I wish I could have liked The Princess Diaries a little more, if only because Julie Andrews puts in such a trouper's performance. She looks terrific, too, and carries herself with a cool stateliness that hails from another age. Garry Marshall's urban fairy tale is basically Pretty Woman for kids. Mia Thermopolis (Anne Hathaway) is a gawky San Francisco schoolgirl who's used to being ignored, so the discovery that she is a princess sends her into a tailspin. The news comes courtesy of her long-lost grandmother Queen Clarisse (Andrews), who wants to groom Mia for the throne of her homeland Genovia, a principality in, like, "Europe". The back story hardly bears examination – the film simply wants to wow its target audience with the magic of makeover and clip on a little homily about being true to yourself and to others against the meretricious appeals of popularity. It ambles along pleasantly, occasionally rising to a milky sort of humour in its mockery of Americans' breathless deference to royalty, and there are likeable performances from Hathaway (a star in the making) and Heather Matarazzo as her best friend. Ten-year-old girls will get a kick out of it, but the bland, ingratiating wholesomeness of the thing will have all but the sappiest adults slumped in their seats.

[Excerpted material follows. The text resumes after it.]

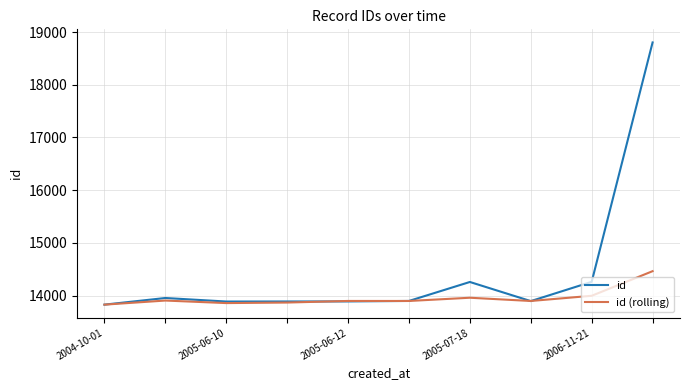

Which series ends up on top after the final intersection of id and id (rolling)?

id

Entrusted hitherto with bit parts, "soccer hardman"-turned-actor Vinnie Jones finally completes his transfer to stardom with a lead role. The Mean Machine remakes an old Burt Reynolds prison movie with Jones starring as a former England football captain (he wishes!) disgraced in a match-fixing scandal and now doing time for corruption. Directed by first-timer Barry Skolnick, it's all about Jones's fronting up to violent cons, sadistic screws and a governor (David Hemmings) who's blackmailed him to rig a guards versus prisoners football match. Will Jones throw the game and thus save his skin, or will he recover his integrity and lead the lags to a famous victory? Take a wild guess. Jones isn't bad but the script is a mouldy ragbag of prison clichés and puerile jokes, while the picture itself looks horribly cheap and badly lit.

The title character of Lovely Rita is not the "meter maid" of Lennon-McCartney fame but a German schoolgirl (Barbara Osika) alienated both at home and at school. Sulky, reticent, with a look of infinite boredom in her eyes, Rita doesn't care for anyone's approval, least of all her parents', who lock her in a store cupboard when she misbehaves. Two dalliances, one with a younger boy, the other with an older man, only create more trouble. Jessica Hausner directs with a sort of grave neutrality, and draws a strange, broodingly passive performance from Barbara Osika, who pads around the movie with the air of a caged animal. Not an uplifting experience, but quite an absorbing one.

From Iran comes The Day I Became A Woman a triptych of stories on the theme of women's narrow lot, written by Mohsen Makhmalbaf and directed by his wife, Marziyeh Meskini. The first and most distressing of the trio concerns a young girl named Hava and her last day of play; when she turns nine her mother insists that she must remain indoors, but her grandmother, recalling that Hava was born at midday, allows her to enjoy the few hours of freedom that remain. The second episode, about family disapproval and bicycle racing, and the third, an old woman's wish-fulfilment, continue the motif of female independence in the face of ancient and repressive traditions. A sombre glimpse into a near-medieval mindset.